Cette représentation de l'IVG comme un acte "pas anodin", et même "toujours un drame", est en effet une histoire ancienne, autant que durable. À l'époque, il n'est pas question pour la société "d'encourager" les femmes à avorter, précise bien Simone Veil, qui précise que “l'avortement doit rester l'exception, l'ultime recours pour des situations sans issue”. Car l'avortement, dit-elle, depuis "sa conviction de femme", "c'est toujours un drame et cela restera toujours un drame". La loi passera et entrera en vigueur le 17 janvier 1975 (à l’essai d’abord, puis définitivement), et dans le texte, on retrouvera cette idée que l’IVG qu’on confie aux médecins avant les 10 semaines de grossesse à l’époque, est seulement destinée aux "femmes s’estimant en situation de détresse"… et c'est seulement en 2014 qu'on supprimera, dans la loi, cette condition de détresse des femmes. En 2022, tandis qu'il présentait son programme pour un nouveau quinquennat, Emmanuel Macron s'était engagé à ne pas revenir sur le droit des femmes à l'IVG désormais possible jusqu'à 14 semaines de grossesse… mais avait déclaré à son tour : "C’est un droit, mais c’est toujours un drame pour une femme".

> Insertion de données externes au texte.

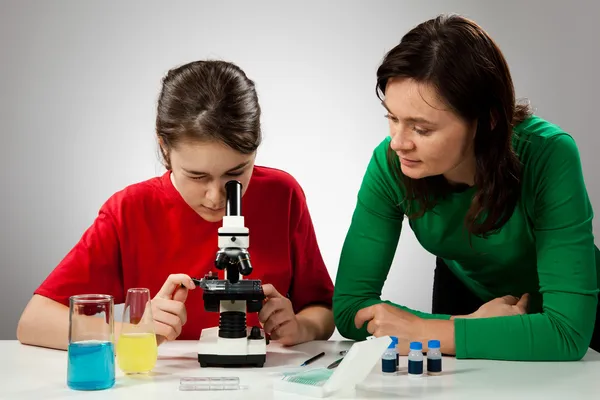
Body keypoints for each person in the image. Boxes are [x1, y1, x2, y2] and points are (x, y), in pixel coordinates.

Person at [333, 14, 599, 361]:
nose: (398, 143)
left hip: (578, 318)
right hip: (469, 302)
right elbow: (351, 308)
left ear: (487, 121)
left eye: (422, 129)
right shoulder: (389, 163)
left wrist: (426, 331)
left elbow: (566, 333)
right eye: (392, 118)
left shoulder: (549, 153)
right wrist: (463, 324)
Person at [17, 60, 335, 350]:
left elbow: (323, 308)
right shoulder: (128, 211)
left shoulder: (284, 195)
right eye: (196, 176)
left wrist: (302, 326)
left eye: (236, 173)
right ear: (164, 148)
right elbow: (35, 322)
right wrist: (131, 330)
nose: (215, 197)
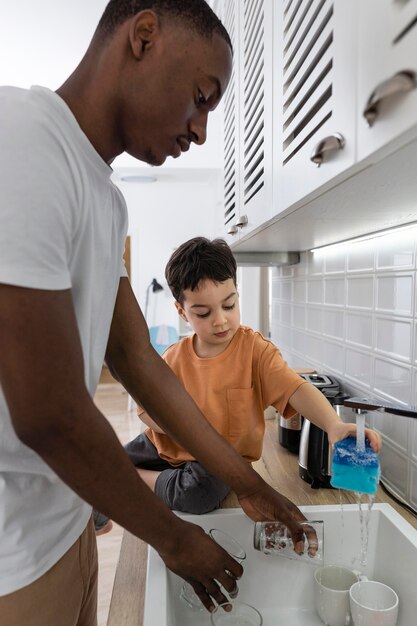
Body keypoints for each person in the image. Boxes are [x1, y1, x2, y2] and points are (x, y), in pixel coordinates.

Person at [1, 1, 373, 623]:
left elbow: (138, 359)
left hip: (64, 524)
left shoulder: (107, 200)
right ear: (144, 36)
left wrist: (248, 483)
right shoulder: (22, 139)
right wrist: (173, 540)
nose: (201, 130)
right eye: (201, 97)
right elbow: (48, 414)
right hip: (12, 554)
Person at [92, 236, 381, 526]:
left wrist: (334, 425)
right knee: (102, 467)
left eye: (229, 306)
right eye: (203, 313)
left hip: (217, 465)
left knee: (200, 493)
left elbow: (296, 388)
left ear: (237, 295)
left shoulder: (256, 351)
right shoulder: (173, 358)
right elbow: (148, 411)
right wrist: (178, 425)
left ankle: (138, 480)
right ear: (182, 312)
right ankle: (100, 518)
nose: (220, 321)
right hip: (162, 447)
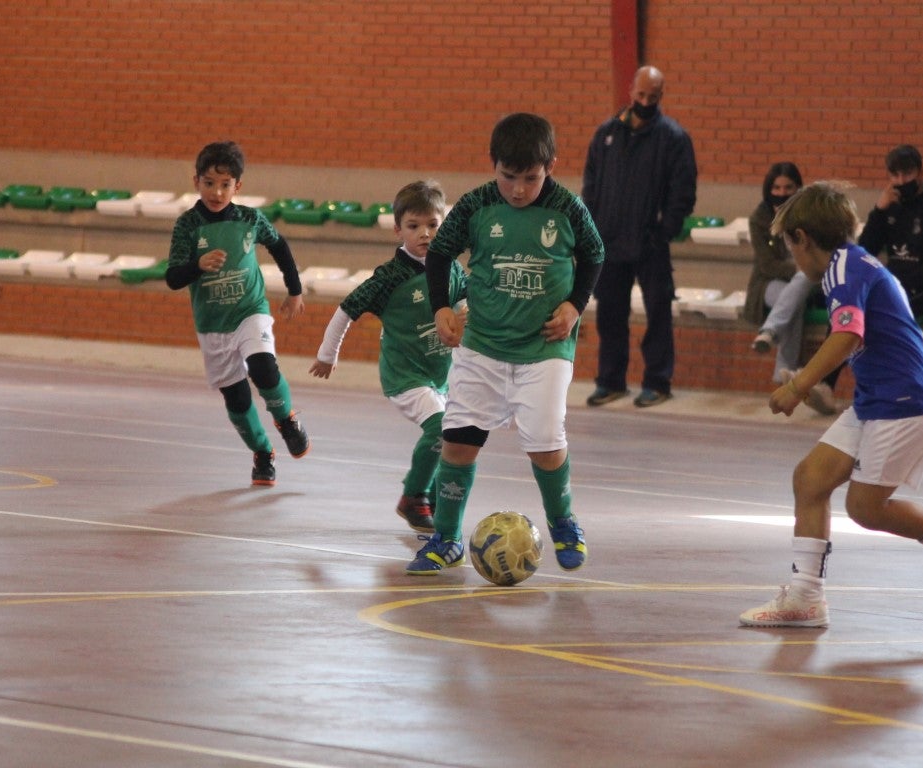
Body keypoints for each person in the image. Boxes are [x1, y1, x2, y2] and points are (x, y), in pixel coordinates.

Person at [738, 182, 923, 628]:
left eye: (789, 244)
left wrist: (799, 385)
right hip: (878, 400)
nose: (792, 256)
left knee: (865, 507)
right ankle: (805, 598)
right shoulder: (859, 264)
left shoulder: (843, 272)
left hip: (902, 405)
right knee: (810, 480)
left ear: (802, 238)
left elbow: (848, 335)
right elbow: (902, 318)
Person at [404, 112, 605, 576]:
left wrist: (575, 304)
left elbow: (594, 254)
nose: (517, 189)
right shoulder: (476, 206)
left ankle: (563, 522)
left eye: (530, 178)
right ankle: (447, 538)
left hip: (545, 349)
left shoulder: (569, 208)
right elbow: (438, 254)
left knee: (545, 445)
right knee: (457, 442)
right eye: (508, 176)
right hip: (482, 346)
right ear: (492, 165)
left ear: (551, 166)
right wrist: (442, 307)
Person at [309, 180, 467, 532]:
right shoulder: (390, 277)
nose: (425, 234)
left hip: (441, 375)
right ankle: (414, 497)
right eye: (414, 226)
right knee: (440, 427)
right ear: (398, 230)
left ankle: (439, 497)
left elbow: (466, 305)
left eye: (433, 225)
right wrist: (327, 355)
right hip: (405, 376)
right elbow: (346, 310)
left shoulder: (453, 269)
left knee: (457, 433)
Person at [166, 140, 310, 486]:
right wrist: (197, 265)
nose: (217, 192)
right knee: (237, 397)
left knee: (262, 367)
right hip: (213, 324)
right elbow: (173, 277)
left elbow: (279, 245)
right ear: (196, 181)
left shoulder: (250, 219)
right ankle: (263, 453)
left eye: (225, 184)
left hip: (250, 310)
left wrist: (295, 289)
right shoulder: (187, 226)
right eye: (209, 183)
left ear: (238, 186)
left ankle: (286, 419)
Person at [581, 65, 698, 408]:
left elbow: (683, 193)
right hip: (610, 240)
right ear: (631, 91)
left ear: (662, 96)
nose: (645, 101)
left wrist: (664, 231)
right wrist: (593, 228)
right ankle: (611, 380)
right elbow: (591, 184)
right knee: (610, 315)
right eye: (641, 94)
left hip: (650, 243)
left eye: (653, 96)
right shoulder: (606, 134)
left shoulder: (674, 138)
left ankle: (658, 382)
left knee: (658, 312)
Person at [744, 162, 838, 415]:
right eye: (776, 187)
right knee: (791, 298)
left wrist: (802, 269)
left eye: (788, 187)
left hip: (809, 282)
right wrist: (797, 268)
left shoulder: (810, 217)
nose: (782, 192)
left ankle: (771, 334)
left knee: (800, 284)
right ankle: (784, 370)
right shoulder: (759, 218)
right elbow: (767, 264)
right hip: (769, 283)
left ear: (799, 188)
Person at [858, 144, 923, 318]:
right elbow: (865, 251)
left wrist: (893, 284)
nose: (901, 182)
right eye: (895, 175)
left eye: (907, 174)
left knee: (880, 312)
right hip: (898, 290)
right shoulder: (889, 209)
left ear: (921, 173)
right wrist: (879, 211)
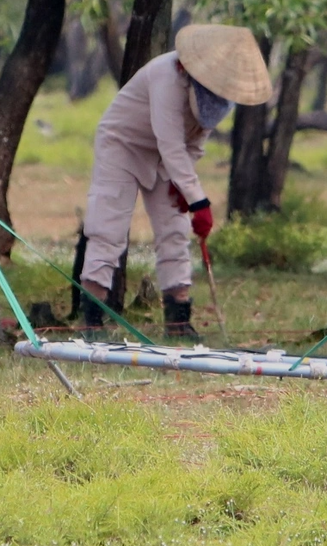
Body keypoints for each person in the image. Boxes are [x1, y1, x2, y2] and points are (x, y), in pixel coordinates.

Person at [75, 24, 271, 341]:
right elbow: (170, 143)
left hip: (170, 159)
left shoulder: (217, 89)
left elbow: (192, 143)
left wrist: (183, 187)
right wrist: (199, 200)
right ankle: (91, 324)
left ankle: (178, 322)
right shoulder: (166, 76)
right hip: (123, 145)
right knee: (107, 229)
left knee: (175, 231)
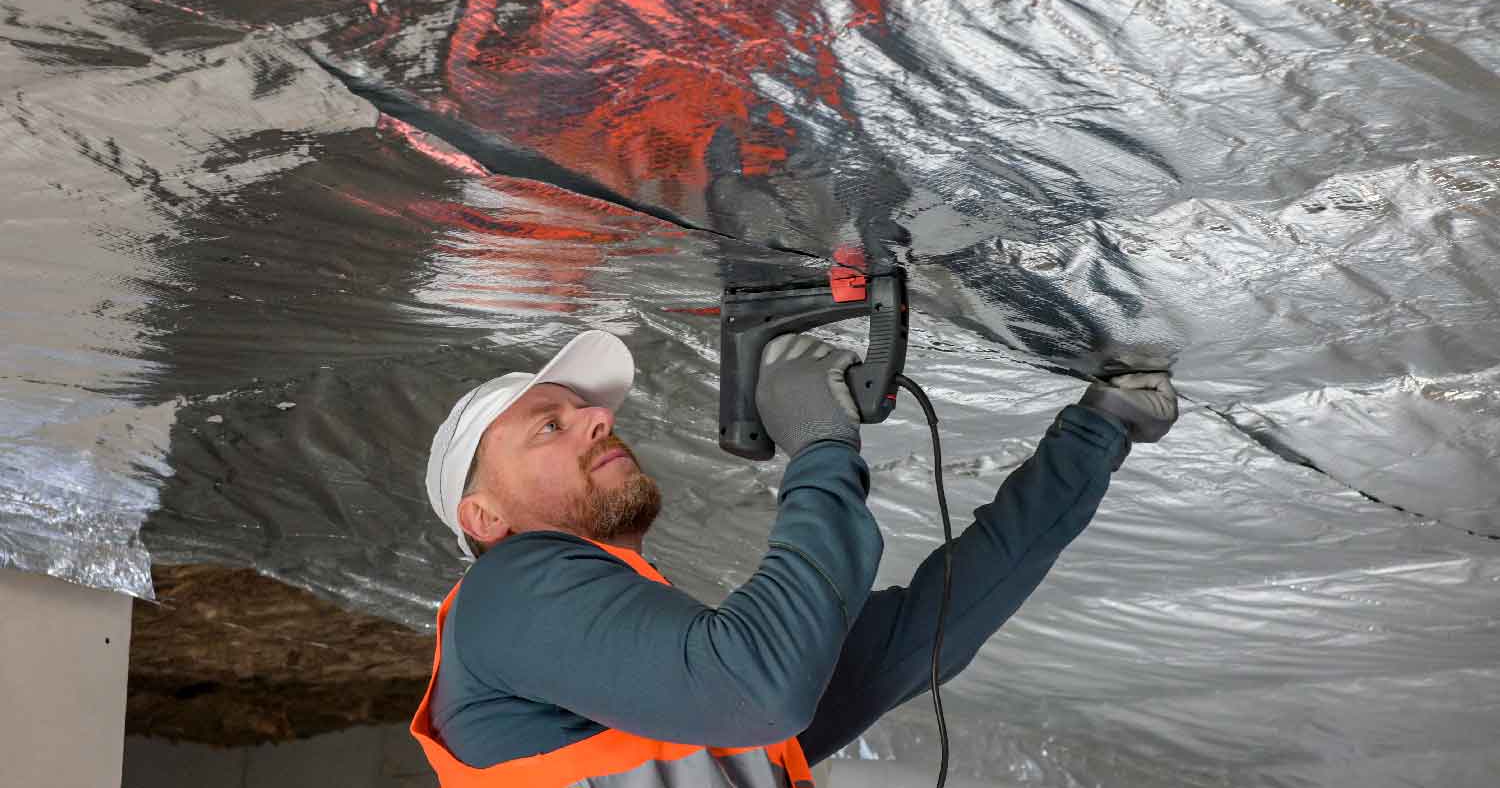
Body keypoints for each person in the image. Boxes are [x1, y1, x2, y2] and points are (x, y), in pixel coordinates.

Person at [411, 328, 1178, 787]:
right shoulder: (499, 599)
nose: (598, 419)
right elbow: (760, 688)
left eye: (588, 409)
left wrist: (1096, 434)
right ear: (485, 520)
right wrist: (819, 445)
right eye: (549, 426)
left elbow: (929, 631)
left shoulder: (682, 717)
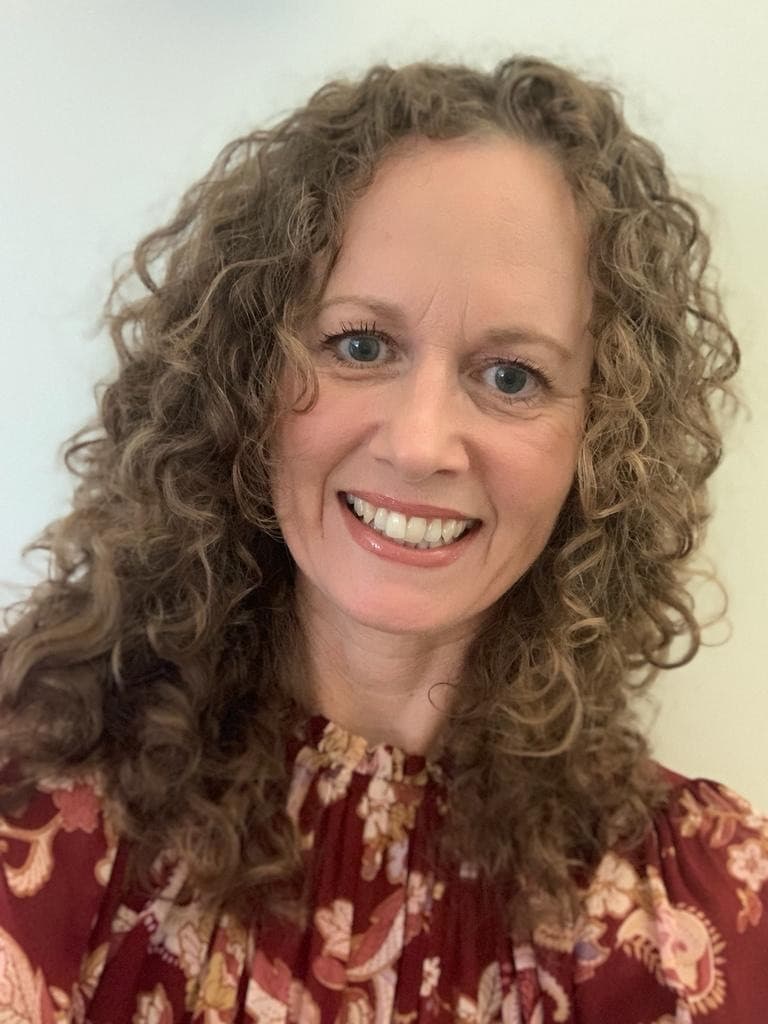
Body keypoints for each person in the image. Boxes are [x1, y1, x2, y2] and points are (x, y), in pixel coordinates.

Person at [0, 54, 765, 1023]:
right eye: (360, 345)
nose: (418, 443)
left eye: (512, 375)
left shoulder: (703, 916)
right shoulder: (36, 793)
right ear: (247, 378)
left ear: (604, 439)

Or ce que montrent des chercheuses, c'est que les femmes, elles, sont loin de toutes raconter leur geste comme un drame et ses conséquences comme un trauma. Et si elles pleuraient, encore faudrait-il peut-être leur demander pourquoi elles pleurent, et de quoi elles souffrent, alors qu'elles s'apprêtent à interrompre une grossesse non désirée : absence du compagnon, rupture amoureuse, complications matérielles pour s'organiser pour avorter, culpabilisation par l'entourage… sont autant de causes possibles d'un chagrin qui trouverait à s'exprimer au moment où elles font la démarcher d'avorter - sans le vivre nécessairement comme un drame. Sauf que la culpabilité présumée des femmes ne s'enracine pas seulement dans les racines chrétiennes d'une pensée de l'avortement, mais aussi dans le discours de la "clinique de l'avortement", en psychanalyse, comme le montre par exemple la psychanalyste Laurie Laufer, qui rappelle que tout un pan de la psychanalyse a facilement dessiné un continuum entre infanticide et crime psychique.